Membership comprises multinational corporations (for example, TotalEnergies SE, Chevron Corporation, ENI), national oil companies, and corporate service providers, alongside civil-society observers including Clean Air Task Force and Natural Resources Defense Council. Governance is overseen by a secretariat hosted by the United Nations Environment Programme, with advisory inputs from technical committees that include experts from European Space Agency, U.S. Environmental Protection Agency, and academic centers such as Stanford University and Imperial College London. Decision-making balances corporate commitments, NGO scrutiny, and intergovernmental expectations exemplified by coordination with Organisation for Economic Co-operation and Development stakeholders.
OGMP 2.0 introduced a tiered MRV framework that integrates bottom-up methods (facility-level gas analyzers, optical gas imaging) and top-down approaches (airborne surveys, satellite retrievals from platforms like Sentinel-5P and Landsat). Reporting templates align with IPCC tiers and encourage reconciliation of discrepancies between company-inventory estimates and atmospheric measurements produced by institutions such as European Centre for Medium-Range Weather Forecasts and research groups at Harvard University.

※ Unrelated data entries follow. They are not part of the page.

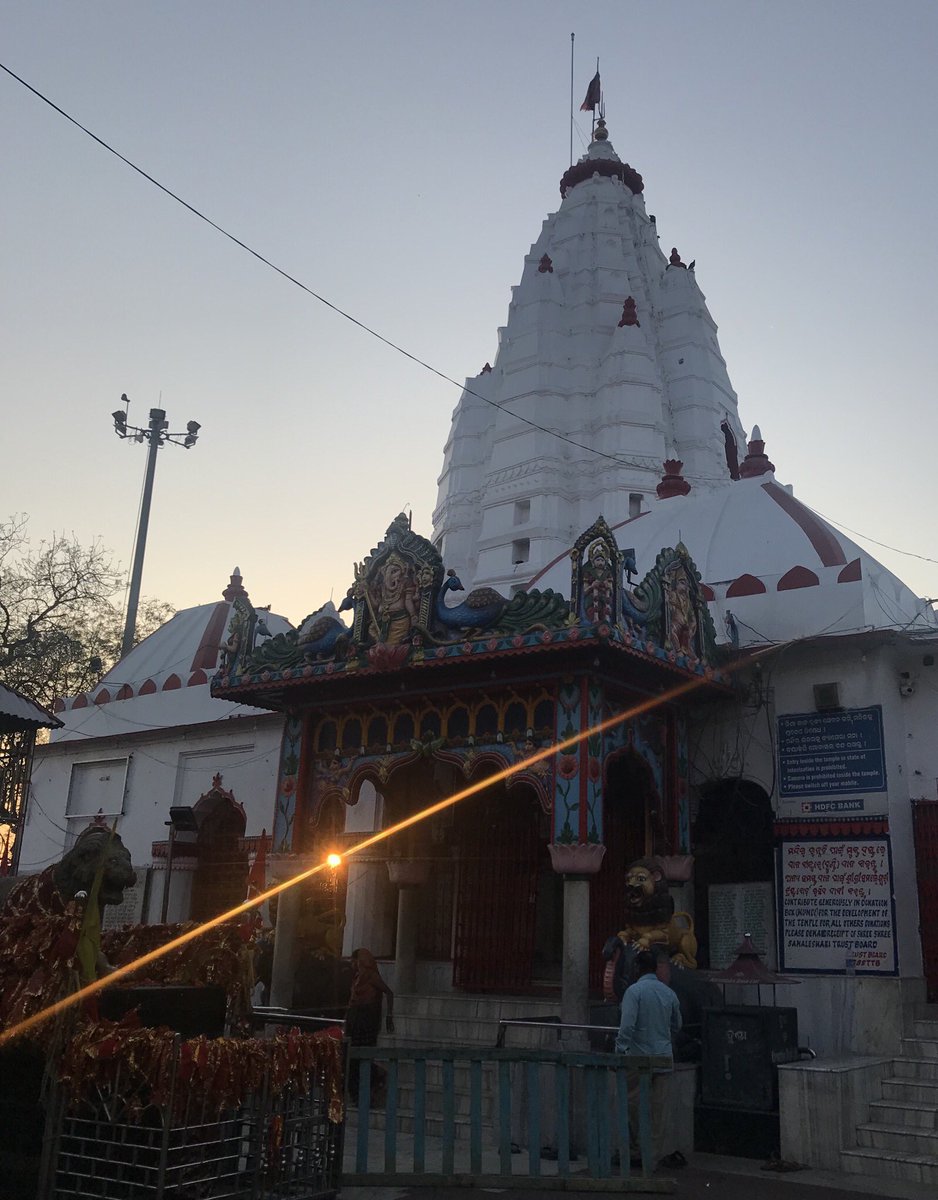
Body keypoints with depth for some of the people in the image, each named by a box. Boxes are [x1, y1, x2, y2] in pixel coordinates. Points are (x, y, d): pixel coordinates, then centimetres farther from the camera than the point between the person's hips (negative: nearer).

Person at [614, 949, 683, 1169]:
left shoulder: (634, 991, -10)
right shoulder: (669, 993, 7)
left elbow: (627, 1025, -19)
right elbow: (676, 1025, 19)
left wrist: (620, 1051, -13)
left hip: (639, 1057, -5)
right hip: (664, 1057, 5)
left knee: (633, 1107, 7)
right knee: (660, 1109, 7)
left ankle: (635, 1154, 12)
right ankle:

Verification protocols call on third-party auditors, peer review by participating NGOs, and use of standardized metadata to enhance comparability across operators in diverse legal environments including Russia and Canada.
OGMP members have implemented projects ranging from methane leak detection and repair programs in basin operations like the Permian Basin and the Kashagan Field, to pilot deployments of continuous monitoring sensors in collaboration with technology firms such as Picarro and Sensors & Software. Partnerships have funded capacity-building initiatives in developing-country contexts, working with multilateral lenders like the International Finance Corporation and bilateral partners including the United Kingdom Department for International Development and the Norwegian Agency for Development Cooperation. Demonstration projects often reference operational best practices from American Petroleum Institute standards and align with corporate net-zero targets announced by companies on indices such as the FTSE 100 and the S&P 500.
Critiques of OGMP include concerns about voluntary commitment efficacy, potential greenwashing by listed companies, and uneven uptake across national oil companies in regions such as Middle East and parts of Africa. Observers from Amnesty International and investigative journalism outlets like The Guardian have highlighted gaps between reported inventories and satellite-detected emissions hotspots. Technical challenges persist in reconciling bottom-up inventories with top-down atmospheric data, ensuring impartial third-party verification in jurisdictions with limited regulatory oversight, and scaling continuous monitoring technologies cost-effectively across dispersed assets.